[The I-D does not indicate, apparently, a mailing list for discussion
of the idea. Trying on perpass. Suggestions of a better venue are
welcome.]

On Thu, Aug 14, 2014 at 11:41:06PM -0700,
 [email protected] <[email protected]> wrote 
 a message of 49 lines which said:

>         Title           : TCP Stealth
>         Authors         : Julian Kirsch
>                           Christian Grothoff
>                           Jacob Appelbaum
>                           Holger Kenn
>       Filename        : draft-kirsch-ietf-tcp-stealth-00.txt

IMHO, very good idea for an important problem. I would like this
work to move forward (an independant RFC with status Experimental, may
be?)

A few suggestions/remarks:

* May be a remark about the fact that it is intended for small groups
(the use of a shared secret limits the scalability). 

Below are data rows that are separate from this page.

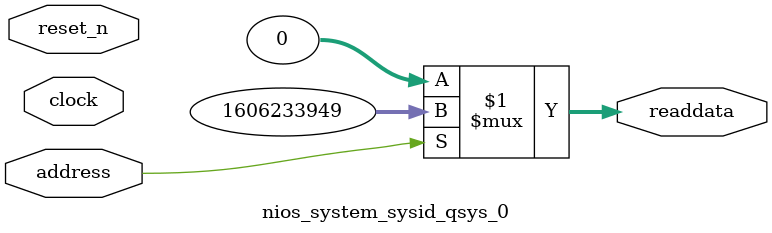
<source format=v>



// synthesis translate_off
`timescale 1ns / 1ps
// synthesis translate_on

// turn off superfluous verilog processor warnings 
// altera message_level Level1 
// altera message_off 10034 10035 10036 10037 10230 10240 10030 

module nios_system_sysid_qsys_0 (
               // inputs:
                address,
                clock,
                reset_n,

               // outputs:
                readdata
             )
;

  output  [ 31: 0] readdata;
  input            address;
  input            clock;
  input            reset_n;

  wire    [ 31: 0] readdata;
  //control_slave, which is an e_avalon_slave
  assign readdata = address ? 1606233949 : 0;

endmodule



</source>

* "If the token is incorrect, the operating system pretends that the
port is closed." If the port is closed, the server will reply with a
RST. Not very stealth. You meant "If the token is incorrect, the
operating system won't reply at all"?

* May be a security analysis comparing it to port knocking? If I'm
correct, TCP stealth provides min(32, N) bits of secret (32 being the
size of the ISN and N the number of bits in the shared secret) while
port knocking provides 16*N bits (N being the number of ports to
knock).

* May be a mention of SPA <http://www.cipherdyne.org/fwknop/>, which
is closer from TCP Stealth than port-knocking? (The biggest difference
is that SPA is not stealth, Eve knows you're using SPA.)

* Why MD5? I assume that TCP Stealth has no cryptographic agility
since there is no room to indicate the crypto algorithm (while staying
stealth) but why MD5, despite RFC 6151?